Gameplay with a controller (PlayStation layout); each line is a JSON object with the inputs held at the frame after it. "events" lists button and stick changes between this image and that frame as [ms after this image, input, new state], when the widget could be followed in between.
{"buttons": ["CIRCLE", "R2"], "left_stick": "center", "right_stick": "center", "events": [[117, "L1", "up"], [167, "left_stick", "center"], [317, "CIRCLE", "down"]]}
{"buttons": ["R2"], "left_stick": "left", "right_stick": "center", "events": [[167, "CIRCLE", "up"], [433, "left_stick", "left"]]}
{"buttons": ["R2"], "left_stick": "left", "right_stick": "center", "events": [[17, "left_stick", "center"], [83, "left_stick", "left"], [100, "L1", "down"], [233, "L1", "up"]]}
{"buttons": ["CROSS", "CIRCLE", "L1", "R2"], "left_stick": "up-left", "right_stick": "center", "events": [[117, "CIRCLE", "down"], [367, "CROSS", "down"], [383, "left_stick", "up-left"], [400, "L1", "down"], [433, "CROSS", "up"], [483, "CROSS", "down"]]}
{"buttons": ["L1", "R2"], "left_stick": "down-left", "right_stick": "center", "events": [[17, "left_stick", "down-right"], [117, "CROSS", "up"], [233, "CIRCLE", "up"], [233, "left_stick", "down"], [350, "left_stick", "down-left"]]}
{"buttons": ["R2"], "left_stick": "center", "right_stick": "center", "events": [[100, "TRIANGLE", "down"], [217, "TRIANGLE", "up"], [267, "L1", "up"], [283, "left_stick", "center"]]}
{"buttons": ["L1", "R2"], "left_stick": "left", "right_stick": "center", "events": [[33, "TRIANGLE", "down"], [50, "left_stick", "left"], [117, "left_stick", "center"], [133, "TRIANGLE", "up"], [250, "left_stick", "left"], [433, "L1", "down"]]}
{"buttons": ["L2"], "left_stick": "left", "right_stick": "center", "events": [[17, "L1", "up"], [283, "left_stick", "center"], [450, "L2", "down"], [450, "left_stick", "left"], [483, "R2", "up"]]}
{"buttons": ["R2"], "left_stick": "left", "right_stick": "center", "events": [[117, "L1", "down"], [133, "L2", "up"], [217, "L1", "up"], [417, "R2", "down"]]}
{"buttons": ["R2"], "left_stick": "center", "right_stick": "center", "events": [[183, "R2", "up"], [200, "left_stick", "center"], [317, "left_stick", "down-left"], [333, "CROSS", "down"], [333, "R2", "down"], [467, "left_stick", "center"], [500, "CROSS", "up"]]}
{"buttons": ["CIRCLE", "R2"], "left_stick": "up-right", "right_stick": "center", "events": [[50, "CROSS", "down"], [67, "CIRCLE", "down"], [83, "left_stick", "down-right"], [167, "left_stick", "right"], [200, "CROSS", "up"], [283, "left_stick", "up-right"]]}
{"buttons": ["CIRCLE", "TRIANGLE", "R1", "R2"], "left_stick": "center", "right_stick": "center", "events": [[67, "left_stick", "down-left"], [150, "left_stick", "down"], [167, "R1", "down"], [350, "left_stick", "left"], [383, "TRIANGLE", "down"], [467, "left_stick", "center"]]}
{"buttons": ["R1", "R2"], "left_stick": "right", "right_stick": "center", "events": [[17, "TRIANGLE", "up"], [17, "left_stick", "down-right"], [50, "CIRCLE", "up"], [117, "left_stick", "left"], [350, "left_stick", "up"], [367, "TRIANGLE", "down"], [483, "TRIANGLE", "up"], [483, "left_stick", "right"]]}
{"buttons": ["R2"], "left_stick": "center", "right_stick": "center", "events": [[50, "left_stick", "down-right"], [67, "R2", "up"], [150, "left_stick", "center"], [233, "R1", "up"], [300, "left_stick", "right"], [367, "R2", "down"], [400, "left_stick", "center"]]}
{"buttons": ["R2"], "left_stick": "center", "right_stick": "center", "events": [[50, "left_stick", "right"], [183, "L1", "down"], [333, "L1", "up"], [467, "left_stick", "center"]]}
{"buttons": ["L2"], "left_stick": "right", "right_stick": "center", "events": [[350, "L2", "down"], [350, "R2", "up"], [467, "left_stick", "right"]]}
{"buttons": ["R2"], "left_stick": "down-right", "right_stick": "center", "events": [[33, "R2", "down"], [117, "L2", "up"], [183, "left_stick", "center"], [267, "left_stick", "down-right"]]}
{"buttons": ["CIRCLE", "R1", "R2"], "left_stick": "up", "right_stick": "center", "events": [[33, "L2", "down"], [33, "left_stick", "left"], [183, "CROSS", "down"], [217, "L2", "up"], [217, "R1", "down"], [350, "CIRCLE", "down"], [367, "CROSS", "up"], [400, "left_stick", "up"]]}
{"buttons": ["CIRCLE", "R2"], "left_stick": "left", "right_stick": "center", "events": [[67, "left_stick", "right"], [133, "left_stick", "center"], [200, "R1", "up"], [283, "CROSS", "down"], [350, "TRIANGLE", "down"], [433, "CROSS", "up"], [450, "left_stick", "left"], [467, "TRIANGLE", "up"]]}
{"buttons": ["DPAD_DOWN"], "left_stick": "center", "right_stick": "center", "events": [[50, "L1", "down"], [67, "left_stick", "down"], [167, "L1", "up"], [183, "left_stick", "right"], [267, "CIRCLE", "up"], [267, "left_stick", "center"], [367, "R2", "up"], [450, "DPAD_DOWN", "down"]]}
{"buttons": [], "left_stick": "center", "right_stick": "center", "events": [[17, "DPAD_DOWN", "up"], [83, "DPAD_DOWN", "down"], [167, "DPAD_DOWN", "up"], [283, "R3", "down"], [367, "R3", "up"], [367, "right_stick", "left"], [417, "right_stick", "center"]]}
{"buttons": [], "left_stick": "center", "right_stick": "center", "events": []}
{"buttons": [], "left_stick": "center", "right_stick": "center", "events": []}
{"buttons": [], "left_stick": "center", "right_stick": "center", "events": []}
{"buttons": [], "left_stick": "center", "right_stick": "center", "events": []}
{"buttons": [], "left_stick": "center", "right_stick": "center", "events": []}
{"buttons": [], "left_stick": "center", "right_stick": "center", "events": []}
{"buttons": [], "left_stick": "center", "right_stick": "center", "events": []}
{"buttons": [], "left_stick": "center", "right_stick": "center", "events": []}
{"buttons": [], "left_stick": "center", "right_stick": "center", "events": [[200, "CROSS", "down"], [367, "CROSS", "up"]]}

•••

Without leaving anything out, repeat every entry shown above.

* Answer area
Gameplay with a controller (PlayStation layout); each line is a JSON object with the inputs held at the frame after it. "events" lists button and stick changes between this image and that frame as [ms after this image, input, new state], when the widget could be followed in between.
{"buttons": ["CIRCLE", "R2"], "left_stick": "center", "right_stick": "center", "events": [[117, "L1", "up"], [167, "left_stick", "center"], [317, "CIRCLE", "down"]]}
{"buttons": ["R2"], "left_stick": "left", "right_stick": "center", "events": [[167, "CIRCLE", "up"], [433, "left_stick", "left"]]}
{"buttons": ["R2"], "left_stick": "left", "right_stick": "center", "events": [[17, "left_stick", "center"], [83, "left_stick", "left"], [100, "L1", "down"], [233, "L1", "up"]]}
{"buttons": ["CROSS", "CIRCLE", "L1", "R2"], "left_stick": "up-left", "right_stick": "center", "events": [[117, "CIRCLE", "down"], [367, "CROSS", "down"], [383, "left_stick", "up-left"], [400, "L1", "down"], [433, "CROSS", "up"], [483, "CROSS", "down"]]}
{"buttons": ["L1", "R2"], "left_stick": "down-left", "right_stick": "center", "events": [[17, "left_stick", "down-right"], [117, "CROSS", "up"], [233, "CIRCLE", "up"], [233, "left_stick", "down"], [350, "left_stick", "down-left"]]}
{"buttons": ["R2"], "left_stick": "center", "right_stick": "center", "events": [[100, "TRIANGLE", "down"], [217, "TRIANGLE", "up"], [267, "L1", "up"], [283, "left_stick", "center"]]}
{"buttons": ["L1", "R2"], "left_stick": "left", "right_stick": "center", "events": [[33, "TRIANGLE", "down"], [50, "left_stick", "left"], [117, "left_stick", "center"], [133, "TRIANGLE", "up"], [250, "left_stick", "left"], [433, "L1", "down"]]}
{"buttons": ["L2"], "left_stick": "left", "right_stick": "center", "events": [[17, "L1", "up"], [283, "left_stick", "center"], [450, "L2", "down"], [450, "left_stick", "left"], [483, "R2", "up"]]}
{"buttons": ["R2"], "left_stick": "left", "right_stick": "center", "events": [[117, "L1", "down"], [133, "L2", "up"], [217, "L1", "up"], [417, "R2", "down"]]}
{"buttons": ["R2"], "left_stick": "center", "right_stick": "center", "events": [[183, "R2", "up"], [200, "left_stick", "center"], [317, "left_stick", "down-left"], [333, "CROSS", "down"], [333, "R2", "down"], [467, "left_stick", "center"], [500, "CROSS", "up"]]}
{"buttons": ["CIRCLE", "R2"], "left_stick": "up-right", "right_stick": "center", "events": [[50, "CROSS", "down"], [67, "CIRCLE", "down"], [83, "left_stick", "down-right"], [167, "left_stick", "right"], [200, "CROSS", "up"], [283, "left_stick", "up-right"]]}
{"buttons": ["CIRCLE", "TRIANGLE", "R1", "R2"], "left_stick": "center", "right_stick": "center", "events": [[67, "left_stick", "down-left"], [150, "left_stick", "down"], [167, "R1", "down"], [350, "left_stick", "left"], [383, "TRIANGLE", "down"], [467, "left_stick", "center"]]}
{"buttons": ["R1", "R2"], "left_stick": "right", "right_stick": "center", "events": [[17, "TRIANGLE", "up"], [17, "left_stick", "down-right"], [50, "CIRCLE", "up"], [117, "left_stick", "left"], [350, "left_stick", "up"], [367, "TRIANGLE", "down"], [483, "TRIANGLE", "up"], [483, "left_stick", "right"]]}
{"buttons": ["R2"], "left_stick": "center", "right_stick": "center", "events": [[50, "left_stick", "down-right"], [67, "R2", "up"], [150, "left_stick", "center"], [233, "R1", "up"], [300, "left_stick", "right"], [367, "R2", "down"], [400, "left_stick", "center"]]}
{"buttons": ["R2"], "left_stick": "center", "right_stick": "center", "events": [[50, "left_stick", "right"], [183, "L1", "down"], [333, "L1", "up"], [467, "left_stick", "center"]]}
{"buttons": ["L2"], "left_stick": "right", "right_stick": "center", "events": [[350, "L2", "down"], [350, "R2", "up"], [467, "left_stick", "right"]]}
{"buttons": ["R2"], "left_stick": "down-right", "right_stick": "center", "events": [[33, "R2", "down"], [117, "L2", "up"], [183, "left_stick", "center"], [267, "left_stick", "down-right"]]}
{"buttons": ["CIRCLE", "R1", "R2"], "left_stick": "up", "right_stick": "center", "events": [[33, "L2", "down"], [33, "left_stick", "left"], [183, "CROSS", "down"], [217, "L2", "up"], [217, "R1", "down"], [350, "CIRCLE", "down"], [367, "CROSS", "up"], [400, "left_stick", "up"]]}
{"buttons": ["CIRCLE", "R2"], "left_stick": "left", "right_stick": "center", "events": [[67, "left_stick", "right"], [133, "left_stick", "center"], [200, "R1", "up"], [283, "CROSS", "down"], [350, "TRIANGLE", "down"], [433, "CROSS", "up"], [450, "left_stick", "left"], [467, "TRIANGLE", "up"]]}
{"buttons": ["DPAD_DOWN"], "left_stick": "center", "right_stick": "center", "events": [[50, "L1", "down"], [67, "left_stick", "down"], [167, "L1", "up"], [183, "left_stick", "right"], [267, "CIRCLE", "up"], [267, "left_stick", "center"], [367, "R2", "up"], [450, "DPAD_DOWN", "down"]]}
{"buttons": [], "left_stick": "center", "right_stick": "center", "events": [[17, "DPAD_DOWN", "up"], [83, "DPAD_DOWN", "down"], [167, "DPAD_DOWN", "up"], [283, "R3", "down"], [367, "R3", "up"], [367, "right_stick", "left"], [417, "right_stick", "center"]]}
{"buttons": [], "left_stick": "center", "right_stick": "center", "events": []}
{"buttons": [], "left_stick": "center", "right_stick": "center", "events": []}
{"buttons": [], "left_stick": "center", "right_stick": "center", "events": []}
{"buttons": [], "left_stick": "center", "right_stick": "center", "events": []}
{"buttons": [], "left_stick": "center", "right_stick": "center", "events": []}
{"buttons": [], "left_stick": "center", "right_stick": "center", "events": []}
{"buttons": [], "left_stick": "center", "right_stick": "center", "events": []}
{"buttons": [], "left_stick": "center", "right_stick": "center", "events": []}
{"buttons": [], "left_stick": "center", "right_stick": "center", "events": [[200, "CROSS", "down"], [367, "CROSS", "up"]]}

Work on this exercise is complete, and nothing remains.